Eng identified exendin-4 and published the finding in 1992. But drug companies were skeptical. Peptide drugs had a reputation for being hard to develop, expensive to make, and inconvenient for patients, who usually had to inject them.
Eng kept going anyway.
According to Danish researcher Jens Juul Holst, “He was extremely frustrated. Nobody was interested in his work. None of the important people. It was too strange for people to accept.”
Eventually, Amylin Pharmaceuticals licensed the technology and developed a synthetic version of exendin-4 called exenatide. In 2005, the U.S. Food and Drug Administration approved it as Byetta for type 2 diabetes.
That moment changed the field.
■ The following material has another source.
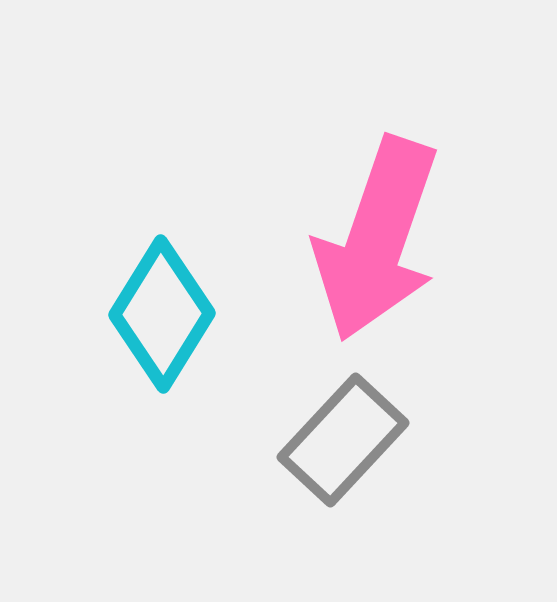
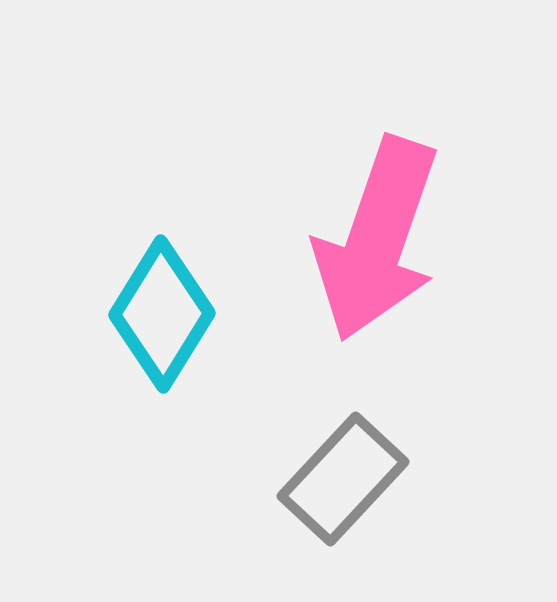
gray rectangle: moved 39 px down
Byetta was an intermediate step to Ozempic. It wasn’t the polished, once-weekly treatment many people know today. But it proved that activating the GLP-1 pathway could work as a real therapy.
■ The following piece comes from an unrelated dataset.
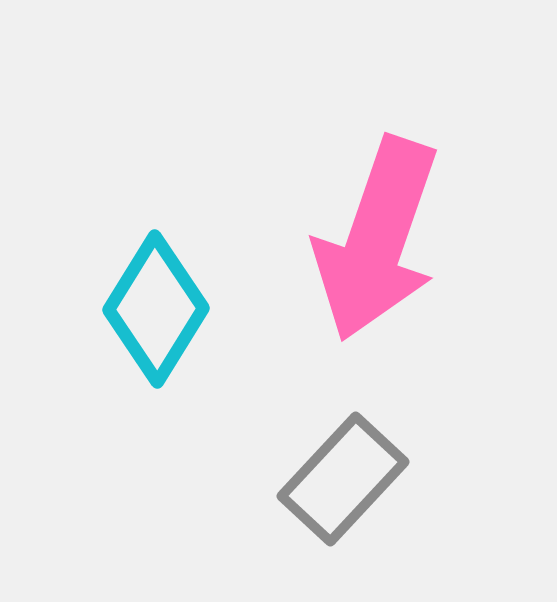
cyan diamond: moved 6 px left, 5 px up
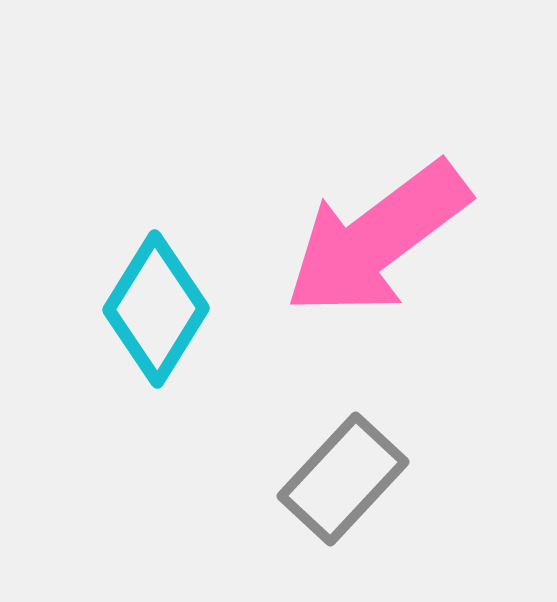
pink arrow: rotated 34 degrees clockwise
The Gila monster, in other words, provided one of the first workable templates for a longer-lasting GLP-1-style drug.
From Venom to Blockbuster Drugs
The lizard did not directly give the world semaglutide. But it did offer something essential: early proof that a longer-lasting GLP-1-like drug could work. Lizards are obviously different than humans, but if something works in an animal, it’s already promising. Thanks to the perseverence of researchers like Eng, we got one of the most exciting drugs in modern history.
The success of exenatide helped launch a wave of newer drugs built on the same basic idea. Over time, those medicines moved far beyond diabetes care and reshaped the treatment of obesity as well.
The path from desert venom to pharmacy shelves was long, expensive, and far from obvious. Even so, it changed modern medicine. What began with an obscure lizard and a difficult research question ended by opening one of the most important new chapters in metabolic treatment.